[Einträge des Datensatzes]
┌──

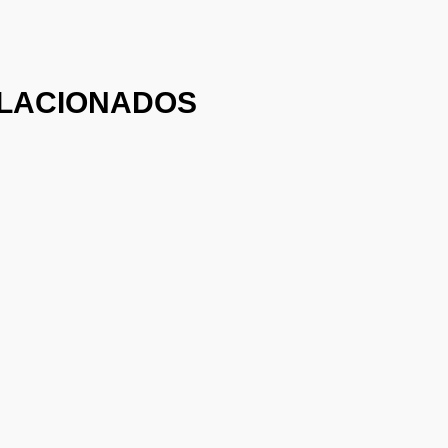
LACIONADOS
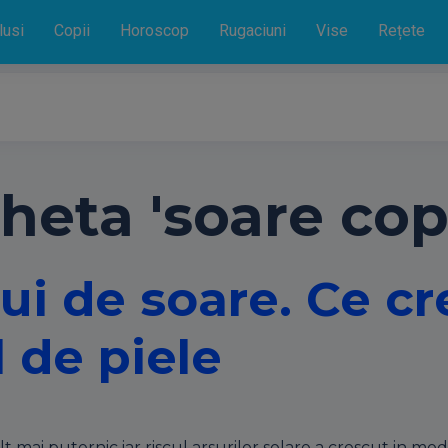
lusi
Copii
Horoscop
Rugaciuni
Vise
Rețete
heta 'soare copi
lui de soare. Ce c
l de piele
 mai puternic iar riscul arsurilor solare a crescut in mod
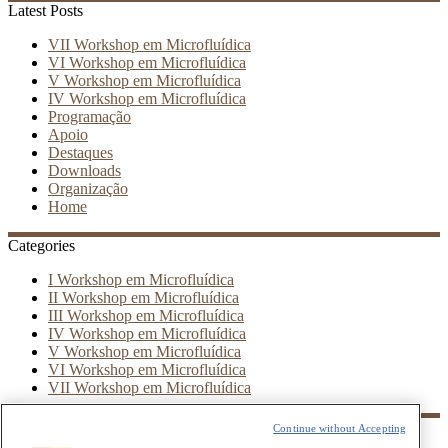
Latest Posts
VII Workshop em Microfluídica
VI Workshop em Microfluídica
V Workshop em Microfluídica
IV Workshop em Microfluídica
Programação
Apoio
Destaques
Downloads
Organização
Home
Categories
I Workshop em Microfluídica
II Workshop em Microfluídica
III Workshop em Microfluídica
IV Workshop em Microfluídica
V Workshop em Microfluídica
VI Workshop em Microfluídica
VII Workshop em Microfluídica
Archives
Continue without Accepting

└──

Wiederholen Sie sämtliche oben stehenden Daten Zeile für Zeile und ohne jede Änderung. Die Bilder lassen Sie in Ihrer Antwort weg.

LACIONADOS
lusi
Copii
Horoscop
Rugaciuni
Vise
Rețete
heta 'soare copi
lui de soare. Ce c
l de piele
 mai puternic iar riscul arsurilor solare a crescut in mod
Latest Posts
VII Workshop em Microfluídica
VI Workshop em Microfluídica
V Workshop em Microfluídica
IV Workshop em Microfluídica
Programação
Apoio
Destaques
Downloads
Organização
Home
Categories
I Workshop em Microfluídica
II Workshop em Microfluídica
III Workshop em Microfluídica
IV Workshop em Microfluídica
V Workshop em Microfluídica
VI Workshop em Microfluídica
VII Workshop em Microfluídica
Archives
Continue without Accepting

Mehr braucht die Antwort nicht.